The Alpinist: testimony of Dr. Bessudo
David Mitrani and Olvido Tapia provided us with the location of Dr. León Bessudo, one of the most renowned mountain climbing enthusiasts in Mexico, particularly fond of climbing the Popocatépetl volcano in the Sierra Nevada range, in Puebla, about 60 kilometers from Mexico City, which rises to 5,450 meters.
We met with Dr. Leon Bessudo in his office, in his own clinical laboratory in Colonia Roma.
Dr. Bessudo was one of the young doctors who had once enjoyed drinking maté in Salazar Mallén’s laboratory. He was a personal friend of David Mitrani and also of Mallén. He had ascended Popo for the first time when he was 16 years old. In 1955, Mitrani asked him, as a personal favor, to take Ernesto to the crater of Popocatépetl, where he wanted to place a flag he had brought from his country, along with the other national flags that were traditionally placed there on Flag Day, around October 12.

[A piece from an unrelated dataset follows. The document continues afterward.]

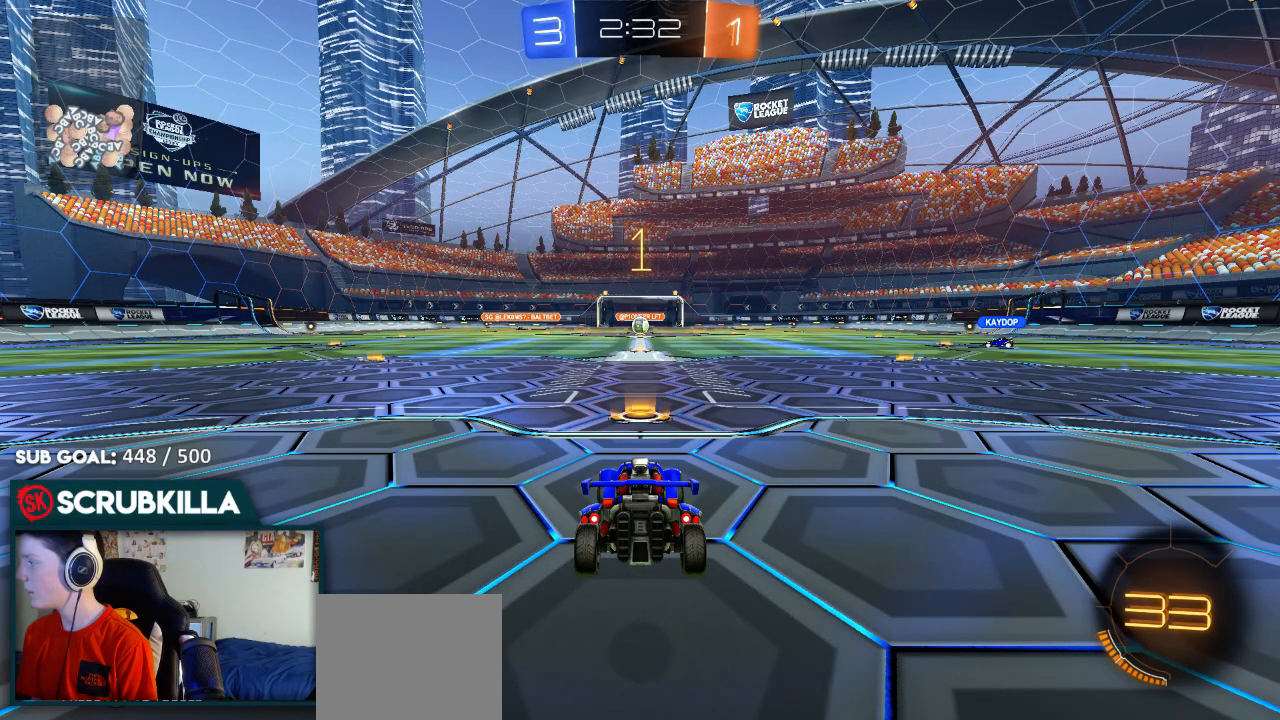
{"buttons": ["B", "R2"], "left_stick": "up", "right_stick": "center", "events": [[50, "R2", "down"]]}
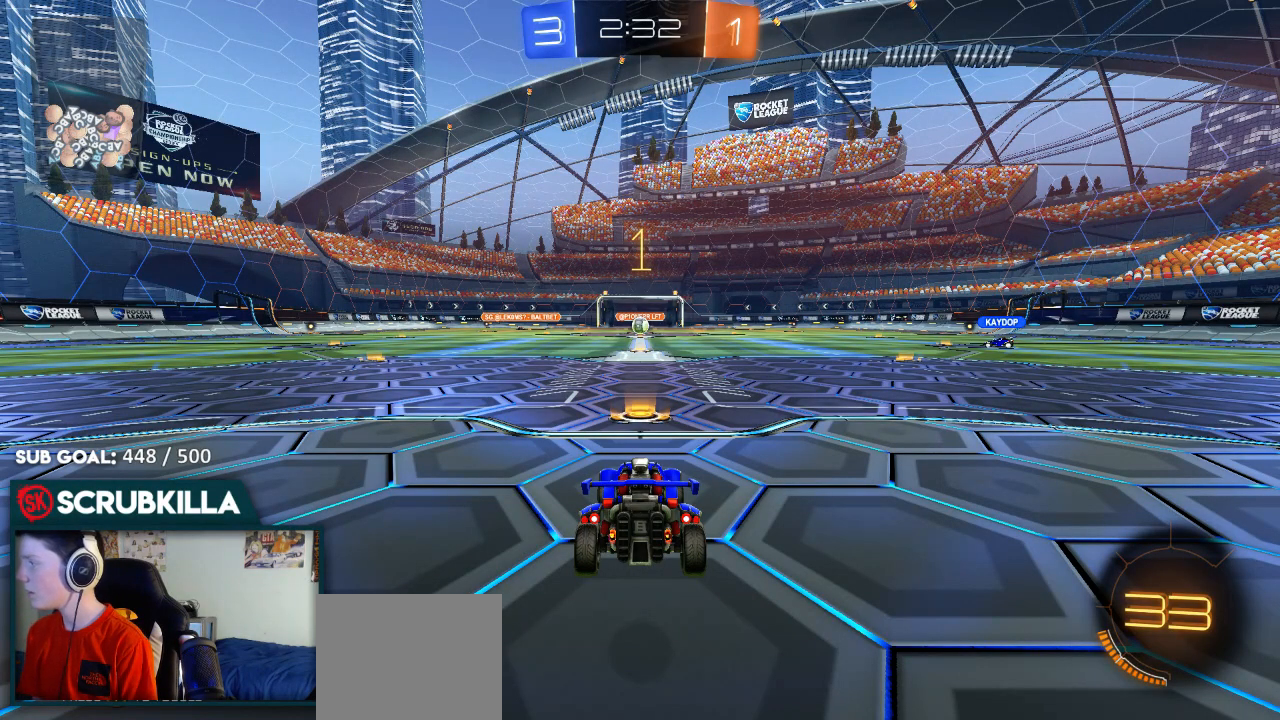
{"buttons": ["B", "R2"], "left_stick": "up", "right_stick": "center", "events": []}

I acceded to Dr. Mitrani’s request; I had met Guevara in the lab, but I asked my friend if Ernesto had the right training, because the effort is tremendous. I did not know whether he had that training or not, but he did have the necessary strength and will, to the extent that I did not know at that time that Dr. Guevara suffered from chronic asthma,” Bessudo noted.
“The climb to the crater is about 12 kilometers from where the ascent of the alpinists begins,” Bessudo continued
The climb is indeed extremely difficult, and without experience, it is even more dangerous. It is important, we would say essential, to wear the right clothing and take the right equipment, and check them well before leaving. Che, or Dr. Guevara, did not have anything suitable, and I got him his gear in the university; I was lent it and I gave it to him because he was very enthusiastic, very interested in reaching that life goal, to go on that excursion to the crater. Our group was made up of between 20 – 25 climbers. I took them every year. So everything arranged, he joined us, climbed to the top and took his tiny little flag, which he told me was a ‘special’ flag for him; he reached the top with it, placed it next to the other flags, I took the photographs that interested him, including that of the flag. I took my brother’s camera and it is possible that Che took his, I do not remember, the fact is I took the photo like he wanted.
On the characteristics of Popocatépetl and the excursion that day, Bessudo told us that Popo has a very curious and varied climate; if the wind blows, it freezes to the bone; and if it doesn’t blow at all, you have to take off your special clothes, even though you’re in the snow. This is due to the altitude and the intensity of the sun. In these conditions, the site can become very hot.
That day, he said, it was cloudy, but there was not much wind blowing, so one could ascend more easily. However, at one point it got very cold and some of the members of the group’s feet froze and they had to be taken to the hospital.
And after learning that Ernesto was Che Guevara, what did Bessudo think? On asking the mountaineering doctor, he answered: “That was my only direct contact with Che, but I was delighted to have had him with me at that moment of his successful ascent to Popocatepetl in 1955; that will always be an unforgettable passage in my experience as an alpinist.”